Если говорить о литературах славянских, то и они, подобно всем европейским литературам, опирались на более или менее однотипную традицию литературного средневековья, с тем, однако, отличием, что феодальная направленность этой традиции, в особенности — церковнофеодальная, здесь проявилась значительно сильнее и длительнее, чем направленность «бюргерская» (или «посадская»). Отсюда, в частности, в этих литературах оказывалась более устойчивой зависимость творчества писателя от авторитета жанровых традиций. В славянских литературах, и главным образом в восточно- и южнославянских, перестройка жанров была одной из основных особенностей литературного процесса переходного периода. Удельный вес этого явления был здесь более значительным, чем в литературах западноевропейских. Происходило это потому, что по ряду исторических причин славянские литературы в средние века не успели приобрести разветвленной социальной и жанровой дифференциации и труднее освобождались от своих старых внелитературных общественно-идеологических функций.
Особенно важное государственное, политическое, юридическое и литературное значение на протяжении всего средневековья имело историческое и историографическое творчество. Летописи и хроники, проникнутые провиденциальным мировоззрением и деловой целенаправленностью, стали превращаться в переходный период в историографию национально-патриотического, прагматического, а затем и просвещенческого характера.
Старинные идеи летописцев под пером новых историографов концентрировались, публицистически заострялись и получали конструктивную стройность. Историограф отказывался от продолжения погодной летописи или пополнения хронографических очерков на основе переработок предшествующих сводов с добавлением к ним текущих событий. Он всякий раз писал, как ему казалось, «историю» заново в виде целостной, компилятивно-тенденциозной, снабженной программным предисловием, поучительной и увлекательной «краткой» книги (хотя в действительности нередко эти книги оказывались весьма обширными). Такого рода переработкам подвергались взгляды и творческие принципы средневековых славянских летописцев и хронистов, например русского Нестора («Повесть временных лет», начало XII в.), чешских Козьмы Пражского (XII в.) и Далимила (XIV в.), польских Кадлубека (XIII в.) и Длугоша (XV в.), с которого и начинается переходный период славянской историографии.

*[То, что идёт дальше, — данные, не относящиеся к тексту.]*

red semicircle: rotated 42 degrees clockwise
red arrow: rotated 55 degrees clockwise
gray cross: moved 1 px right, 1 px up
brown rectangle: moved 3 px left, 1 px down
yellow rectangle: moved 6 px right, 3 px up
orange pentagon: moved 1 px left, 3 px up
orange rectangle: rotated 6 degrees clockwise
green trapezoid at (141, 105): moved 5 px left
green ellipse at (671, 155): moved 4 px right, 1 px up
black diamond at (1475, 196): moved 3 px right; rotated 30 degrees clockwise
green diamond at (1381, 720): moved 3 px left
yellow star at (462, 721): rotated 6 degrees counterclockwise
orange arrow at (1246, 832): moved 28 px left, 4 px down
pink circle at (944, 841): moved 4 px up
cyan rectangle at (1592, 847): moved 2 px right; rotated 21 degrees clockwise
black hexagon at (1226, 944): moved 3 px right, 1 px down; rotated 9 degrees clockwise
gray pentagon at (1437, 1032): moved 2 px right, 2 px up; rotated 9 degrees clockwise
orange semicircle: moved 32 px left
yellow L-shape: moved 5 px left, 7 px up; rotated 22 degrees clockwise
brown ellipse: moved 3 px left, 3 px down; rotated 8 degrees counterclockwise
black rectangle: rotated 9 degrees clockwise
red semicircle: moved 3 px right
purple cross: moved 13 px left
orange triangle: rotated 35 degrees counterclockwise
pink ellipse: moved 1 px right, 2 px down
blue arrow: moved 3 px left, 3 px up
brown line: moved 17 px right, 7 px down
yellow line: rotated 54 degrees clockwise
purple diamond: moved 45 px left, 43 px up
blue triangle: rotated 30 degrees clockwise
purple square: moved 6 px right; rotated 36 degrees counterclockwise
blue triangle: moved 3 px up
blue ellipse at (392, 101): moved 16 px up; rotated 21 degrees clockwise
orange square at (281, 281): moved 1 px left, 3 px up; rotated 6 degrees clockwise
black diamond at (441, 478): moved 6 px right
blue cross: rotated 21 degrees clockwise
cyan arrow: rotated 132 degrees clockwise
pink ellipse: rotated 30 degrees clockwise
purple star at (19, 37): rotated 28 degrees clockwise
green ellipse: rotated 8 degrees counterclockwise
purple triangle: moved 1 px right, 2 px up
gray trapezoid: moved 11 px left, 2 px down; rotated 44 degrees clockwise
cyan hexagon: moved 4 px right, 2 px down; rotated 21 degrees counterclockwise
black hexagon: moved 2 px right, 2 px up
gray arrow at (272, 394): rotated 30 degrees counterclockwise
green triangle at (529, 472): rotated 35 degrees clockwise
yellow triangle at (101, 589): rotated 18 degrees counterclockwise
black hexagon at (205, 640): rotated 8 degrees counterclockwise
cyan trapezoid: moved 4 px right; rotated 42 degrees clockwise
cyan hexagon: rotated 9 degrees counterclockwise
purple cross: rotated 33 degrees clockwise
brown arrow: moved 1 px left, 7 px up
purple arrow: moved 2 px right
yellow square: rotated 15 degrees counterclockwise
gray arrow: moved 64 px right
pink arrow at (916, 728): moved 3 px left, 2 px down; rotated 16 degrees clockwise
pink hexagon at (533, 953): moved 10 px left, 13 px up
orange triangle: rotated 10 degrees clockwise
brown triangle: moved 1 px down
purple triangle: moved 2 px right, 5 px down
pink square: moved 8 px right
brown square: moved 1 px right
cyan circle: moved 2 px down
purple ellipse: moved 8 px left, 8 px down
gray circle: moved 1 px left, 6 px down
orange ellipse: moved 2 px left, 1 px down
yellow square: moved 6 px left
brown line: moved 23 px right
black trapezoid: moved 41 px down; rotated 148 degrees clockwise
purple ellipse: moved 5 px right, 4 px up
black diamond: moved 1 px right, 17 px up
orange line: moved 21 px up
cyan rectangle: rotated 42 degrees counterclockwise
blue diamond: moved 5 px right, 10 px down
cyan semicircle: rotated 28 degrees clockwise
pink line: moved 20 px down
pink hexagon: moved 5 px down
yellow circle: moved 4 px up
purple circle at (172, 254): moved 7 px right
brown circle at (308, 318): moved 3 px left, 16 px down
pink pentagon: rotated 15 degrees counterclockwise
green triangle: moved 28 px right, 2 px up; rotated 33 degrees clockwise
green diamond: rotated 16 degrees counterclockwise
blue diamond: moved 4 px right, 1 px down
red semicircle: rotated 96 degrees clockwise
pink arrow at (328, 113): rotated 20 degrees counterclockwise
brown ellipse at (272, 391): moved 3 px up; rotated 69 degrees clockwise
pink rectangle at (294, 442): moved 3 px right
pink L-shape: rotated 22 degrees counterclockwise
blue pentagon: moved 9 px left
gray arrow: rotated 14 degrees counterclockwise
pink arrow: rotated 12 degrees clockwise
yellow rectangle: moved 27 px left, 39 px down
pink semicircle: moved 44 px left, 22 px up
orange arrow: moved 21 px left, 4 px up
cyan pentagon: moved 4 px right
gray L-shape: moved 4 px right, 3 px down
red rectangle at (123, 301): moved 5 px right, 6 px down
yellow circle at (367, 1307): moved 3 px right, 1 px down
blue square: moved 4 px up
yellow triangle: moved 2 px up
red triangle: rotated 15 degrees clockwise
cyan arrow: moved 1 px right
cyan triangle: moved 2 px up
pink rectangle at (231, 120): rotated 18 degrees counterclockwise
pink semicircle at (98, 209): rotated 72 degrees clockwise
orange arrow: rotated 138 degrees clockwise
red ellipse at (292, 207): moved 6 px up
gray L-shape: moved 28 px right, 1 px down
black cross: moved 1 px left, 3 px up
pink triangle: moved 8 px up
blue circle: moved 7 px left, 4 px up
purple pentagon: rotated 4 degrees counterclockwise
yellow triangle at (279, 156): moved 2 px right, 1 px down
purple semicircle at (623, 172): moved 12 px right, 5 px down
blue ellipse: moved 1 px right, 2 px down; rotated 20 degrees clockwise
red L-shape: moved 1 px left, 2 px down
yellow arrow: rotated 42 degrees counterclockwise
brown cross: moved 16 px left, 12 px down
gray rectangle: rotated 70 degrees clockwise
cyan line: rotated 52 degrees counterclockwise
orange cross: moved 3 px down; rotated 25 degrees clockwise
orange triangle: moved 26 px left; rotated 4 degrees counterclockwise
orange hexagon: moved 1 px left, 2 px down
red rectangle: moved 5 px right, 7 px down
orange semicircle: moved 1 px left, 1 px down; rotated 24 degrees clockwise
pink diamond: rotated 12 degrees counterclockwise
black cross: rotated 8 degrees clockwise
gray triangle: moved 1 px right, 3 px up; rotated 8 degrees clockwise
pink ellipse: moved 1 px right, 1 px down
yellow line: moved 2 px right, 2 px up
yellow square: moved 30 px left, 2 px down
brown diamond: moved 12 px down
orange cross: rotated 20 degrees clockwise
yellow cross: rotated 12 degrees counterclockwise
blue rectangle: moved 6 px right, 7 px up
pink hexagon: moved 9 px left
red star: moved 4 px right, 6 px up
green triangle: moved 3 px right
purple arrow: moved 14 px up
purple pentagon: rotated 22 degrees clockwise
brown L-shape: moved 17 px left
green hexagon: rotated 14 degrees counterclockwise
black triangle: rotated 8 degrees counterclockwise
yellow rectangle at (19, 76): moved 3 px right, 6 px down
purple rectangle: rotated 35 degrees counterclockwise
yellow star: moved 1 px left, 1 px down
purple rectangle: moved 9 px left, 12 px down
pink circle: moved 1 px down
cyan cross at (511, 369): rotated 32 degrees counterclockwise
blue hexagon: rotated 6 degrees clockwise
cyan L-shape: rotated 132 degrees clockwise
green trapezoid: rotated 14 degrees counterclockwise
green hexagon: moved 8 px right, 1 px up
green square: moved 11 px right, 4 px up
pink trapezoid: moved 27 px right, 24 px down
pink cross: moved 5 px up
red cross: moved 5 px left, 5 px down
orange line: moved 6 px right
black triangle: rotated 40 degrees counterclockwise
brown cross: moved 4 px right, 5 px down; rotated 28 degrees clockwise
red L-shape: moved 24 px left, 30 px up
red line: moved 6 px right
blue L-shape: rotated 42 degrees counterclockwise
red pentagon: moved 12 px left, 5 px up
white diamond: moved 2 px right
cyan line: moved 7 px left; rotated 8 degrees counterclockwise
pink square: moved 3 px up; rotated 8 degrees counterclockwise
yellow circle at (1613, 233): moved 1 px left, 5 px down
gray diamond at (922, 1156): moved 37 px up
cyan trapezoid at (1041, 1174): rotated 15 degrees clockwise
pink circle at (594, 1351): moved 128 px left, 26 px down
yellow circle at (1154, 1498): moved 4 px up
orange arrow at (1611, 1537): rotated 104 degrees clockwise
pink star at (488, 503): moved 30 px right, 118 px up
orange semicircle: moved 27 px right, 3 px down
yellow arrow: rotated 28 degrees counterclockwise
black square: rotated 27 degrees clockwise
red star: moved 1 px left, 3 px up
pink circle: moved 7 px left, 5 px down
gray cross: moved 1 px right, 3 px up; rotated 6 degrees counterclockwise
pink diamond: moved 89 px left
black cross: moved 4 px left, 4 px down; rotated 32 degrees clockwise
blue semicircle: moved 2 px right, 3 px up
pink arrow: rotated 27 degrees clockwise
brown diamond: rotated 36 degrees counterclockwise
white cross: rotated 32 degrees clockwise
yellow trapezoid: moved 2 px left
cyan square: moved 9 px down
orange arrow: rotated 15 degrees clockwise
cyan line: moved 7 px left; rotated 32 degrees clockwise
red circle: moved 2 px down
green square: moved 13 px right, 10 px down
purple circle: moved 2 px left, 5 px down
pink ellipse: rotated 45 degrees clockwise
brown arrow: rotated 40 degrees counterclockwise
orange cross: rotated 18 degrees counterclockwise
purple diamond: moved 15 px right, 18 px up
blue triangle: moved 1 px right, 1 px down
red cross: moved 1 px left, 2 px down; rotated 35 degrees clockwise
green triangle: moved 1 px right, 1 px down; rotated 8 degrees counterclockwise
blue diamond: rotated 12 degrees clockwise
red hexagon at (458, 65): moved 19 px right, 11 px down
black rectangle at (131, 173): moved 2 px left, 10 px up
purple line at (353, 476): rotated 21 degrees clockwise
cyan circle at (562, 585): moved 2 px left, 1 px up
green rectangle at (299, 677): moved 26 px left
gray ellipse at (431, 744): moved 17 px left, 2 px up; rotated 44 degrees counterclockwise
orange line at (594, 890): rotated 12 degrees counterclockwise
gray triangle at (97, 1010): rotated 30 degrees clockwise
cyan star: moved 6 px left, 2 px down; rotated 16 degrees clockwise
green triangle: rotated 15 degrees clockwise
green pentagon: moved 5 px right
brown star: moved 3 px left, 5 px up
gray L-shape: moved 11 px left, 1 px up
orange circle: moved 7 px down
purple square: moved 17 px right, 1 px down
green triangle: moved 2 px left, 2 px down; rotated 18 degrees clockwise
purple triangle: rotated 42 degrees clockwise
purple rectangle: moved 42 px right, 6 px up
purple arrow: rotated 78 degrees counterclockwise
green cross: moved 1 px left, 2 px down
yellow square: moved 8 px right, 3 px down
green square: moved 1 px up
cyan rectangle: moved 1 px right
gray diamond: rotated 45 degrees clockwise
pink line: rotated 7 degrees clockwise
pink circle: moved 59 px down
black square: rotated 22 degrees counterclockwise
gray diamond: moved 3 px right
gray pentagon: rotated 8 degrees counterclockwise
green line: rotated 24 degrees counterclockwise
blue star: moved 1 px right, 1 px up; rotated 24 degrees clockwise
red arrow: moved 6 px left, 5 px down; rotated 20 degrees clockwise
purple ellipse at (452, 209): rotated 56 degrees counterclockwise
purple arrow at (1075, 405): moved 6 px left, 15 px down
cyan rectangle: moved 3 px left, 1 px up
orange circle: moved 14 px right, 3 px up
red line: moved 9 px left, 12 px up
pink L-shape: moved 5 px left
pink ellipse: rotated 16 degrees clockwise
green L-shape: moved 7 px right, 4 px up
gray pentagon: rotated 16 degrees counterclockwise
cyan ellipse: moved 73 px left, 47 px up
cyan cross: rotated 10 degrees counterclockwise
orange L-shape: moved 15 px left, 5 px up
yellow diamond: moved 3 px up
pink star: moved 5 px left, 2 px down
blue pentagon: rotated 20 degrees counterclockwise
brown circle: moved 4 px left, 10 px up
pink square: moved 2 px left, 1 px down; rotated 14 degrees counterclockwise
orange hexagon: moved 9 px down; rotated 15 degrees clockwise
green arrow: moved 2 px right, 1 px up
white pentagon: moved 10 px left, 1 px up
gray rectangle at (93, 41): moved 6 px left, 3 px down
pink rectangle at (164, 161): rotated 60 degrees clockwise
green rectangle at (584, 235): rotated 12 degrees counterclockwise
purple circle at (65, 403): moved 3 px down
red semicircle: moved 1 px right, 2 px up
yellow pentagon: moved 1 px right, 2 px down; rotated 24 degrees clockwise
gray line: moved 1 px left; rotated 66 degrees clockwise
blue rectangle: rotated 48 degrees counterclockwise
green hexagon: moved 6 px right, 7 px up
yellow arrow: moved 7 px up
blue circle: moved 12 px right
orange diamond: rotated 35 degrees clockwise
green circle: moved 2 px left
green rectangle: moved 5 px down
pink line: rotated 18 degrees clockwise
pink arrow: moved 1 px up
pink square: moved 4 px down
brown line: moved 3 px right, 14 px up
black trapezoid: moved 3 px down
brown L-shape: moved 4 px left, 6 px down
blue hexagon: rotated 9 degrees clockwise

В славянской историографии создавался целый комплекс устойчивых идей, свидетельствующий о том, что в это переходное время гуманистические представления авторов, не успев еще отделиться от средневековых традиций, оказались уже теснимыми первыми идеями Просвещения, окрашенными в каждом случае в национально-патриотические тона. Историографические идеи о «пользе истории» для развития современного общества, истории как «учительнице жизни» (для каждого человека, в частности, и для монархов в особенности), о происхождении славян из единого «корня», восходящего к библейским персонажам (например, рассказы о внуке Ноя князе Мосохе как основателе Москвы) или легендарным героям (о Русе, Лехе и Чехе — основателях трех братских народов), о древнейшей славе этих народов, об их победах над мировыми монархиями (Византией и Римом), о преемственности от этих монархий традиций власти и ее символических регалий, о просветителях славян, их древней книжности, «божественности» и великолепии их языка — все это свидетельствовало о том, что современная история считалась прямым и законным продолжением истории древней, как и, в свою очередь, легендарной предыстории. Поставив свой труд на службу «Роду и Обществу» (по сербскому историографу Й. Раичу), историографы утверждали (как ппсал анонимный русский историограф XVII в.), что благодаря «истории» мы «от прошедших дел настоящее познаваем, а будущее (история) разумом изобразует».